The bankrupt Limetree Bay Refinery has filed a motion to reopen the auction proceedings that ended November 18 when St. Croix Energy won the bid, according to court documents filed on Monday. The filing comes as West Indies Petroleum, a Jamaican-based firm which specializes in bunker services and oil storage, has offered the debtor, Limetree Bay, $30 million in cash up front, a much more superior deal to St. Croix Energy's $20 million cash offering.

The West Indies Petroleum offer was the second matter in recent days challenging the auction outcome of Nov. 18. On Wednesday, Texas-based Bay Ltd., which intends to dismantle the refinery and sell its useful parts, filed court documents calling for the scheduled Dec. 7 final sale to be delayed, contending that St. Croix Energy's winning bid in November was slanted in the St. Croix-based company's favor from the outset.

Bay Ltd. has said that its combined bid with Sabin Metal Corporation of up to $39 million amounted to "far higher" than the St. Croix Energy offering.
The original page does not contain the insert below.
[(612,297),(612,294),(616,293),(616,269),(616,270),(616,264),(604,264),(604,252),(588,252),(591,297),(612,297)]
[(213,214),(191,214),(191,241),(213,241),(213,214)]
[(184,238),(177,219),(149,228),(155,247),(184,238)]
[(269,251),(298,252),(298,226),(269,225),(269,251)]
"Based on Bay’s participation in the sale process and the debtors’ lack of engagement before and after the auction, Bay’s perception is the sale process was tilted from the start, and throughout, to benefit St. Croix [Energy] for reasons Bay cannot understand," reads the filing in U.S. Bankruptcy Court for the Southern District of Texas, Houston Division calling for the delay.
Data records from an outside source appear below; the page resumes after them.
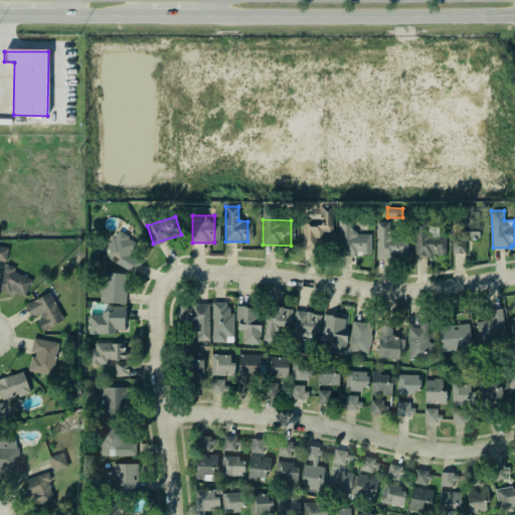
[(371,232),(352,233),(352,220),(340,221),(340,255),(371,255),(371,232)]
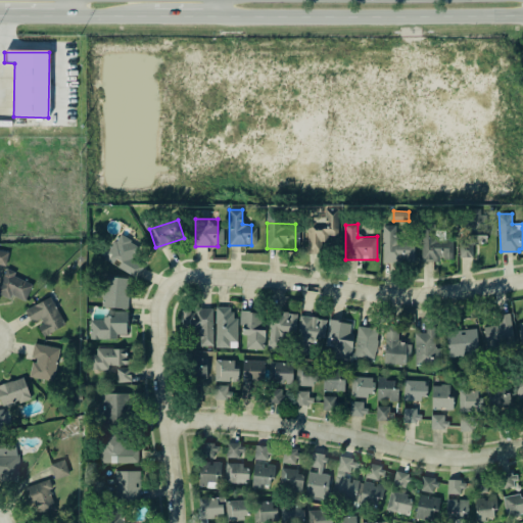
[(382,262),(414,262),(415,242),(396,241),(396,226),(383,225),(382,262)]
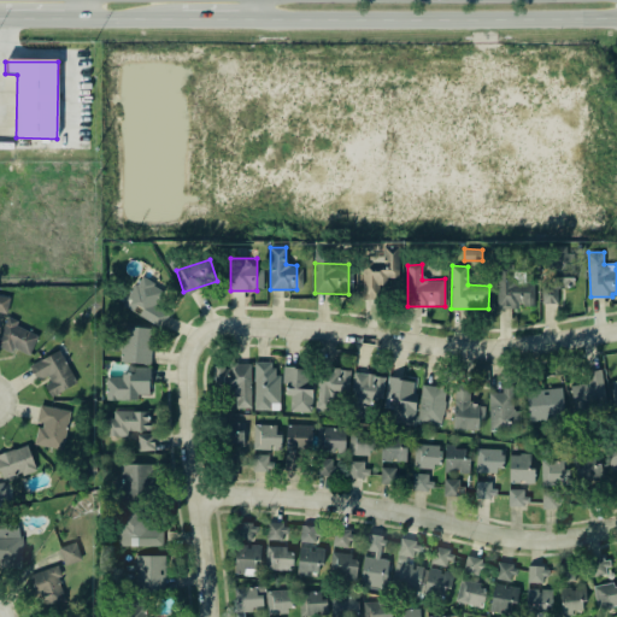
[(498,307),(516,307),(516,304),(534,305),(534,281),(522,281),(523,271),(499,271),(498,307)]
Even so, the companies' upfront cash offering paled in comparison to St. Croix Energy's and, if the court reopens the bidding process, is dwarfed in the face of West Indies Petroeum's cash offering with is superior to St. Croix Energy's.

According to court documents, Bay Ltd.'s bid included $3.2 million in cash and up to 55 percent of net proceeds of the equipment it manages to sell as part of the dismantling, "not to exceed $21.56 million" over the course of three years.

Sabin's bid offered no cash upfront. Instead, the company says it believes it would be able to pay $15 million to the refinery over a period of 5-8 months from the sale of the catalysts at the plant — the heating metal used in the crude units.

St. Croix Energy won the Nov. 18 auction with a bid value of $33 million. This includes $20 million in cash at closing and the payment of expenses over a minimum of three months of at least $13 million in cash to remove the oil that's currently in the refinery and prepare the facility for restart pending negotiations with the Environmental Protection Agency.

On Monday, West Indies Petroleum challenged what was expected to be a final outcome, as Judge David Jones, the chief bankruptcy judge for the Southern District in Houston, Texas, has set an emergency hearing scheduled for today at 4:30 p.m. Central time.